Special interests, SuperPACS, and the presidential candidates


photo credit: natcom.org

The OpenSecrets website lists contributors to candidates, and also tracks the SuperPACS:

Super PACs are a relatively new type of committee that arose following the July 2010 federal court decision in a case known as SpeechNow.org v. Federal Election Commission.

Technically known as independent expenditure-only committees, super PACs may raise unlimited sums of money from corporations, unions, associations and individuals, then spend unlimited sums to overtly advocate for or against political candidates. Unlike traditional PACs, super PACs are prohibited from donating money directly to political candidates, and their spending must not be coordinated with that of the candidates they benefit. Super PACs are required to report their donors to the Federal Election Commission on a monthly or semiannual basis – the super PAC's choice – in off-years, and monthly in the year of an election.

As of February 03, 2016, 2,194 groups organized as super PACs have reported total receipts of $353,533,929 and total independent expenditures of $144,551,790 in the 2016 cycle.


Super PACs allowed the [securities and investment] industry to gain an outsize share of the pie in 2015 as Wall Street gravitated to some candidates and utterly abandoned others. With billionaire investors giving right and left, total contributions from the industry to presidential super PACs rose to $81.2 million.
. . .
Investors made up the top donor industry to six of the current candidates when their campaign committees and super PACs are combined; the exceptions were retired neurosurgeon Ben Carson, businesswoman Carly Fiorina, Sen. Bernie Sanders (I-Vt.) and Sen. Ted Cruz (R-Texas).

All four of those candidates nevertheless benefit from SuperPACS, including those receiving Wall Street money. Recently, the securities and investment industry donors are shifting to new favorites:

Despite huge contributions to former Florida Gov. Jeb Bush in the first six months of 2015, securities and investment firms appear to have picked their favorite candidate on the Republican side: Sen. Marco Rubio (R-Fla.).
. . .
despite Rubio’s rise among securities and investment types, Iowa caucus winner Sen. Ted Cruz (R-Texas) again showed evidence he has perhaps the strongest mix of funding sources in the race.
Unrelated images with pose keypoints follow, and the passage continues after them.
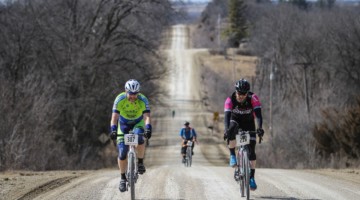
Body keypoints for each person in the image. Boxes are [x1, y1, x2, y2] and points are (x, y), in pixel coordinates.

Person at [109, 79, 152, 192]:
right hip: (123, 125)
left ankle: (141, 162)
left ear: (138, 93)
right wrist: (113, 130)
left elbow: (147, 116)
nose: (133, 96)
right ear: (126, 91)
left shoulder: (143, 99)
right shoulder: (120, 99)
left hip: (137, 123)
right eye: (131, 94)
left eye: (135, 94)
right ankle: (123, 178)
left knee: (140, 138)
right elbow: (114, 118)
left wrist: (148, 128)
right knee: (122, 153)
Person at [223, 78, 264, 191]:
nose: (241, 96)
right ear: (236, 91)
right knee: (231, 129)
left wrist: (260, 128)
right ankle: (232, 155)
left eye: (243, 94)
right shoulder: (230, 100)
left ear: (247, 93)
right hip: (235, 120)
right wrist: (226, 130)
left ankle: (251, 177)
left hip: (249, 123)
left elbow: (259, 115)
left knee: (251, 151)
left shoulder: (253, 98)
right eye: (239, 93)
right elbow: (226, 117)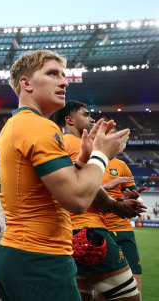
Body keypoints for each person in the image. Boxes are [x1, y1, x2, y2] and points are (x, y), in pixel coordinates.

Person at [0, 49, 131, 301]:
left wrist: (81, 161)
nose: (64, 81)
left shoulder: (15, 125)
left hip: (21, 253)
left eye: (64, 75)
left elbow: (47, 189)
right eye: (52, 73)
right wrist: (102, 155)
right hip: (40, 259)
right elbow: (77, 200)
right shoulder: (39, 126)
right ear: (26, 83)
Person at [50, 100, 144, 301]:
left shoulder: (59, 143)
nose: (91, 118)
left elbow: (76, 182)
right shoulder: (77, 144)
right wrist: (116, 205)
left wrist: (110, 192)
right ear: (69, 120)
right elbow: (83, 188)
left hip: (68, 233)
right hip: (89, 231)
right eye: (85, 114)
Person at [101, 161, 144, 298]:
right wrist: (108, 191)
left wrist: (135, 198)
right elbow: (81, 195)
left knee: (135, 289)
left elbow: (136, 195)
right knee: (103, 290)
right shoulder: (85, 161)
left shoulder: (121, 165)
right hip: (100, 229)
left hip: (124, 230)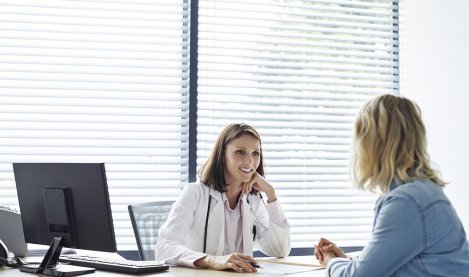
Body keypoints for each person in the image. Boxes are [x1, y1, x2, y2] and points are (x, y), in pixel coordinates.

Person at [314, 94, 469, 276]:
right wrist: (349, 262)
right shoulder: (426, 191)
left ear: (372, 144)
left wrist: (331, 262)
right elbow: (404, 266)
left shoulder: (406, 203)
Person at [155, 123, 291, 272]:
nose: (250, 161)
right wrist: (212, 260)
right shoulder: (194, 193)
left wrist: (271, 194)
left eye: (255, 153)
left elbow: (279, 250)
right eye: (240, 152)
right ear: (222, 156)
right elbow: (164, 247)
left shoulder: (253, 200)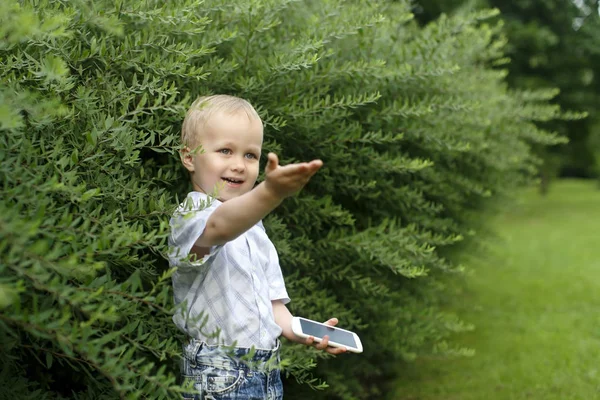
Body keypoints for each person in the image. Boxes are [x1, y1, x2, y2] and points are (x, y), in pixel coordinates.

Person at [168, 95, 346, 400]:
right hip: (218, 373)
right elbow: (218, 227)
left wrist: (304, 331)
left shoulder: (254, 228)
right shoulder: (192, 215)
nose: (239, 165)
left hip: (266, 371)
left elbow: (272, 305)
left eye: (250, 155)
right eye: (225, 151)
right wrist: (271, 192)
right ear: (189, 157)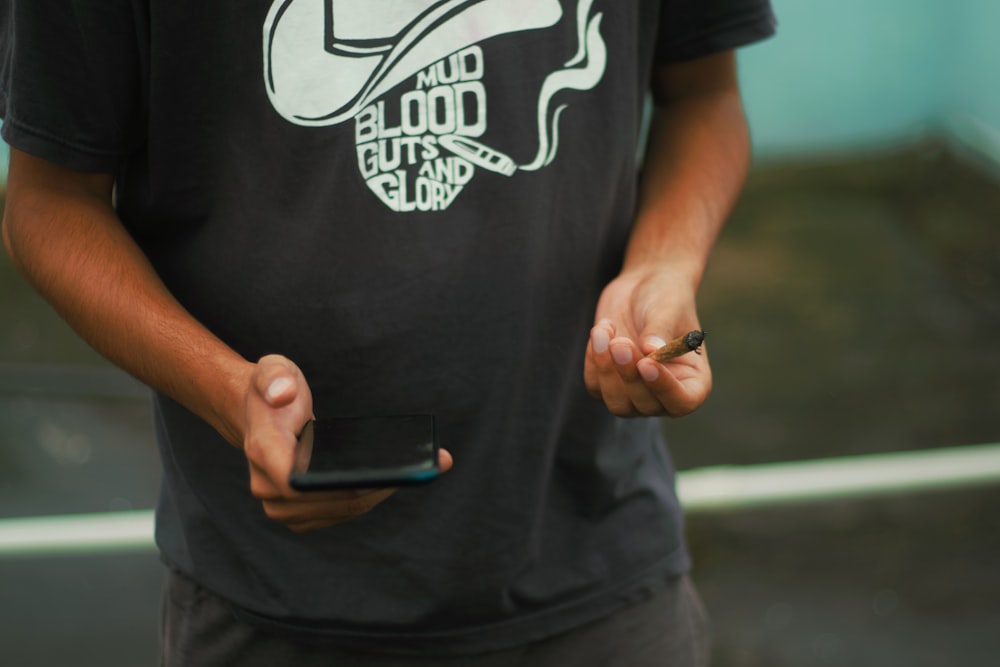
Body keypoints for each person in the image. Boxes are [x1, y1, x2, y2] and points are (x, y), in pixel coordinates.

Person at [1, 1, 775, 665]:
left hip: (609, 581)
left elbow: (703, 94)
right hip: (271, 606)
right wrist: (230, 393)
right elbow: (49, 201)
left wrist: (664, 264)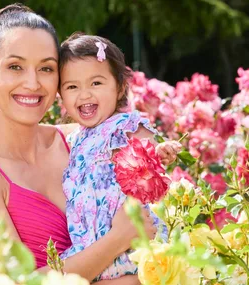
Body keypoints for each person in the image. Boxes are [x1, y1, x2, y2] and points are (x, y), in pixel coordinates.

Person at [0, 4, 155, 284]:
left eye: (46, 68)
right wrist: (118, 239)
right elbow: (16, 282)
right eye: (15, 67)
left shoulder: (82, 140)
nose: (33, 83)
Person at [59, 33, 182, 281]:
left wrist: (158, 152)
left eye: (96, 83)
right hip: (93, 244)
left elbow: (145, 149)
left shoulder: (123, 125)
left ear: (120, 88)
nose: (84, 95)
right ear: (60, 95)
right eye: (72, 86)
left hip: (131, 241)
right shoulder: (75, 138)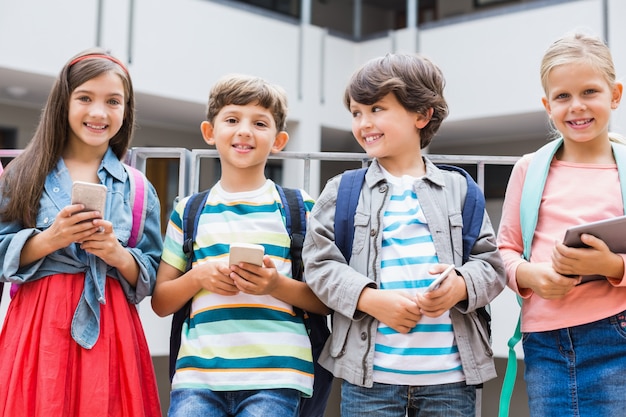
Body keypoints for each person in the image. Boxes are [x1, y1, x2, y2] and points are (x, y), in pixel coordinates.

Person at [302, 53, 506, 417]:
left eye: (377, 109)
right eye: (356, 112)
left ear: (422, 115)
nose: (364, 123)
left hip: (451, 380)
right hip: (369, 381)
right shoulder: (342, 190)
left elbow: (491, 263)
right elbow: (319, 264)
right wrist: (368, 299)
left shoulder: (460, 188)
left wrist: (460, 284)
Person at [151, 74, 330, 417]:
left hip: (279, 375)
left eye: (259, 123)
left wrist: (275, 284)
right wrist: (198, 277)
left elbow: (324, 302)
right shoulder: (188, 211)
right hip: (197, 377)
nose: (245, 130)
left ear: (278, 140)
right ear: (210, 132)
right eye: (232, 120)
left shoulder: (299, 208)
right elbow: (161, 302)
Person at [0, 48, 163, 417]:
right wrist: (50, 238)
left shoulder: (138, 189)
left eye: (113, 101)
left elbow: (153, 272)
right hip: (39, 326)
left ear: (126, 109)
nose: (98, 112)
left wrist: (115, 253)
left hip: (113, 327)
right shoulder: (23, 174)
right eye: (85, 98)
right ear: (64, 103)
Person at [497, 32, 626, 417]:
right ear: (547, 105)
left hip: (616, 336)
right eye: (563, 96)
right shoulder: (528, 170)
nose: (577, 107)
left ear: (615, 94)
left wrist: (610, 267)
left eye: (590, 92)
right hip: (545, 344)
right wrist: (531, 276)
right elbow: (502, 251)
Four of the top overall industries giving money were in the top five donors to Cruz super PACs and his campaign account: securities and investment, real estate (buoyed by huge contributions from the Texan Wilks brothers), oil and gas and retired individuals.

The leading five candidates in the GOP race, as of today via Real Clear Politics, are Bush, Carson, Cruz, Rubio, and Trump. (And as most patriots know, Rick Santorum,  Rand Paul, and Mike Huckabee  just suspended their campaigns.)